Die Gesellschaft, in die er sich da begeben hatte, musste ihm hoch zuwider sein, aber wurscht egal! Hey, Leute, das war das Neue, die neue amerikanische Wirklichkeit, das waren die Sechziger, das waren die jungen Menschen, und er, Dr. Wolfe aus Richmond, Virginia, im eigenen Verständnis ein Southern Gentleman und aus Überzeugung stockkonservativ, saß mitten unter ihnen und machte begeistert den besten Propagandisten, den die Gegenkultur je hatte.

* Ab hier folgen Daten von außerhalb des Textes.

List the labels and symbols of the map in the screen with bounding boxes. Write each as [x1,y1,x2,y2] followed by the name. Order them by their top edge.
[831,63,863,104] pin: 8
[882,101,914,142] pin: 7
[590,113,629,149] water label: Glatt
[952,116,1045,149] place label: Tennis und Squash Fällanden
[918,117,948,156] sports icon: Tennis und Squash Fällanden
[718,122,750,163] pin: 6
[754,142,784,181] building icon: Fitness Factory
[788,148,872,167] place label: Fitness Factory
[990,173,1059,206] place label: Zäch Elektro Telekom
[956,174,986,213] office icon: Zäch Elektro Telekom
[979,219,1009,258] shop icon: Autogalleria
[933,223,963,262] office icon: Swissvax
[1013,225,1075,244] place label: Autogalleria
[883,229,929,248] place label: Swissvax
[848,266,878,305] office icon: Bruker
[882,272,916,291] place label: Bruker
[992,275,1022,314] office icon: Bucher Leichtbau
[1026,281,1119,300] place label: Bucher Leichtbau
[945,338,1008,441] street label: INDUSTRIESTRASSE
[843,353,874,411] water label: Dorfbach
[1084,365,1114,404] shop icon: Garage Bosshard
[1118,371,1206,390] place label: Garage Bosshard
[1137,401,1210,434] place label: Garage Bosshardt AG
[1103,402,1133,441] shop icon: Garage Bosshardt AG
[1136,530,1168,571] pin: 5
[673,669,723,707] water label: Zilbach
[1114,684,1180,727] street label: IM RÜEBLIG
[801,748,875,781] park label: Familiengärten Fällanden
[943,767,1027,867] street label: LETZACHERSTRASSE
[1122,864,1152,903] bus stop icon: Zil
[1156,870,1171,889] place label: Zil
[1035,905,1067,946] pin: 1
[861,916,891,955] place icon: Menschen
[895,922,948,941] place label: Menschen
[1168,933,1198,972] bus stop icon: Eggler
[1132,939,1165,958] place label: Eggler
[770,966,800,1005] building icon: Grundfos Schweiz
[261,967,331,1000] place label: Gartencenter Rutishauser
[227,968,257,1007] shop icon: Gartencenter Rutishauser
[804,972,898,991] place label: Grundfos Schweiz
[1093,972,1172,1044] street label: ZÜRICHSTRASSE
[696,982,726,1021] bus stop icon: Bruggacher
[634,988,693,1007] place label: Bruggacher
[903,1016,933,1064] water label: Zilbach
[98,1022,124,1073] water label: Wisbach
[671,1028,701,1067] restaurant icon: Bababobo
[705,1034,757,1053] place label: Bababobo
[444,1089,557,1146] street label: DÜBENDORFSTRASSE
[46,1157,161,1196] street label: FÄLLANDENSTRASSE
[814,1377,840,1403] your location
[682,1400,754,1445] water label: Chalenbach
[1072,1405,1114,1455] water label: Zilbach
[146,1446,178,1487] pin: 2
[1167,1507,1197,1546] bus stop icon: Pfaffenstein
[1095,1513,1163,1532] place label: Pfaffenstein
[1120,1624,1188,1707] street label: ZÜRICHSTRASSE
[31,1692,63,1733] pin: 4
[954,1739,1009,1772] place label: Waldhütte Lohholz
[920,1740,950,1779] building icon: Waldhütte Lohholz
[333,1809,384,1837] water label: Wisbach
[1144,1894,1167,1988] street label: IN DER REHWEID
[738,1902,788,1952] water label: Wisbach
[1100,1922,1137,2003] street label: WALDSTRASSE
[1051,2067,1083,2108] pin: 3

Schade, wirklich jammerschade ist es, dass dieser Mann, der begabteste Journalist seines Landes, der einmal mit literarischer Raffinesse gezeigt hatte, dass die Romane der neuen Wirklichkeit nicht mehr gewachsen waren, alle Tugenden, die er sich erschrieben, die ganzen Fertigkeiten, die er sich räuberisch angeeignet hatte, über den Haufen schmiss und plötzlich anfing, selber Romane zu schreiben.

Ein Roman, wenn er denn nicht experimentell zerfasert ist, braucht eine Handlung, braucht Anfang und Ende und vor allem eine Haltung. Das hatte Wolfe bis dahin nicht interessiert, aber plötzlich wurde aus ihm ein predigender Kolporteur. So verlor sich sein kindlich begeistertes Staunen vor der Warenwelt, stellte seine ungeheure Kunstfertigkeit in den Dienst einer abgebrauchten Form und wurde langweilig, ein Autor wie jeder andere auch.

Vergesst den Romancier, lest den Reporter Wolfe! Bei ihm findet sich die ganze Welt, und die ist noch immer vulgär, poetisch, maßlos, schön, zart und brutal. Der Dichter weiß, dass sie anhebt zu singen, triffst du nur das Zauberwort. Tom Wolfe waren die Zauberworte sonder Zahl gegeben. Heute wird der ewig junge Journalist Tom Wolfe unglaubliche achtzig Jahre alt.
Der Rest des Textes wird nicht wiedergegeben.